■ Exercise directions
Would you please retype, exactly, the lines of the listing below between the line with "[1405,310,1472,331] github. ->" and the line with "[1204,470,1932,491] [1204,499,1539,520] //", inclusive?

*** Opening Records for this task ***

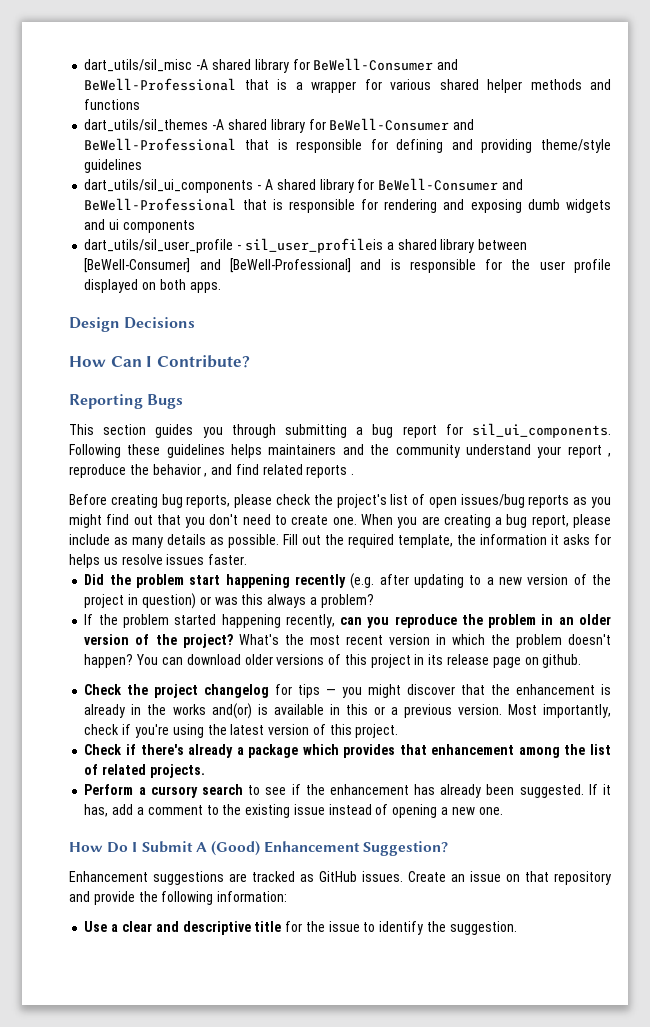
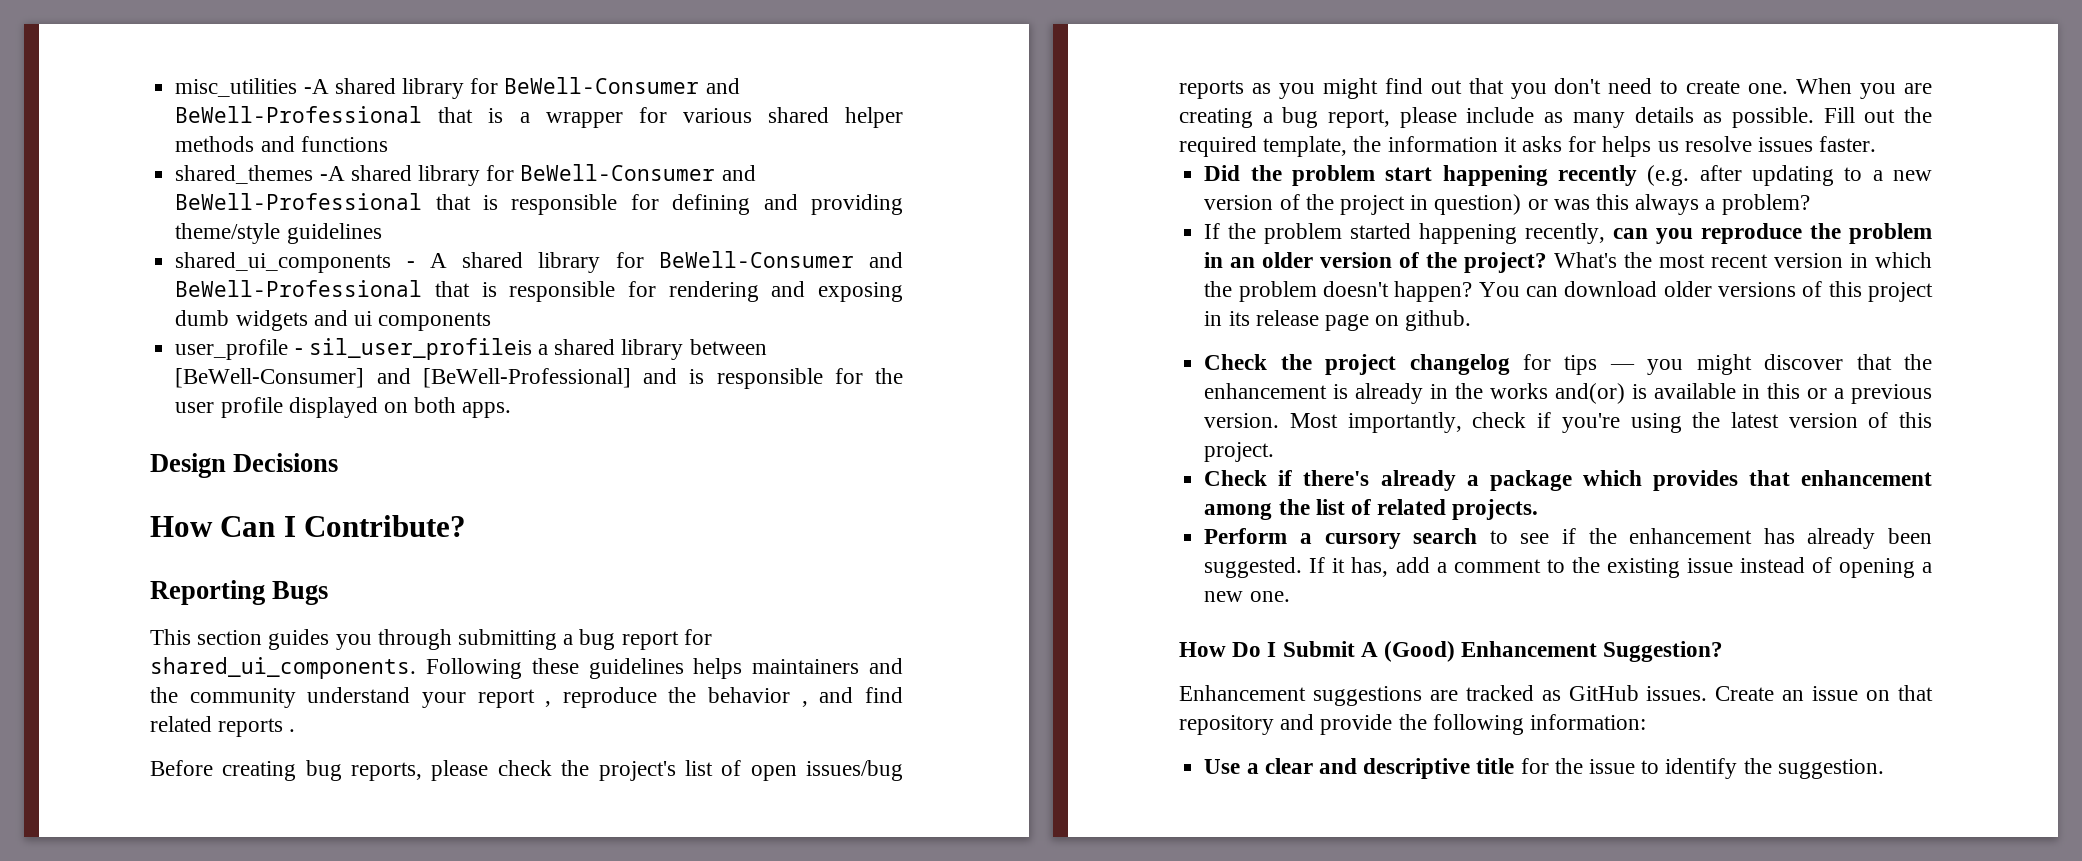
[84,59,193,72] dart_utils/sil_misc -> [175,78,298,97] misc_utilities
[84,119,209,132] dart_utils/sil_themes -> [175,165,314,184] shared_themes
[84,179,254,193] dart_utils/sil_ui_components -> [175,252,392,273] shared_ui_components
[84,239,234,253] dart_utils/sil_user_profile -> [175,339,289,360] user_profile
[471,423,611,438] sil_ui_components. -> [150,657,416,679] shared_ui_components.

*** Closing Records for this task ***
*** Opening Records for this task ***

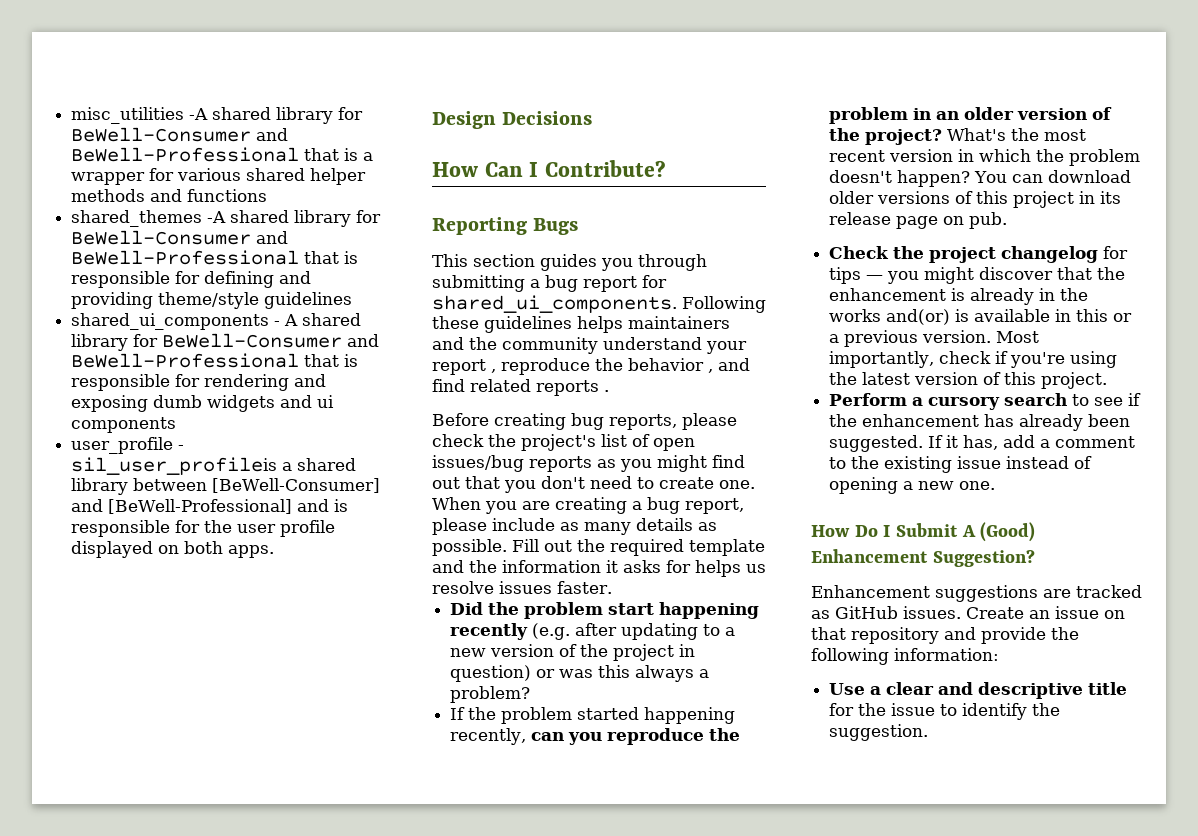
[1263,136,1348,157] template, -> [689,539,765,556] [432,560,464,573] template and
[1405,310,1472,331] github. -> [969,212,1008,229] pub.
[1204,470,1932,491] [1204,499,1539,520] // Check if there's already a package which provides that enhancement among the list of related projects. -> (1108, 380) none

*** Closing Records for this task ***

■ Written response
[1405,310,1472,331] github. -> [969,212,1008,229] pub.
[1204,470,1932,491] [1204,499,1539,520] // Check if there's already a package which provides that enhancement among the list of related projects. -> (1108, 380) none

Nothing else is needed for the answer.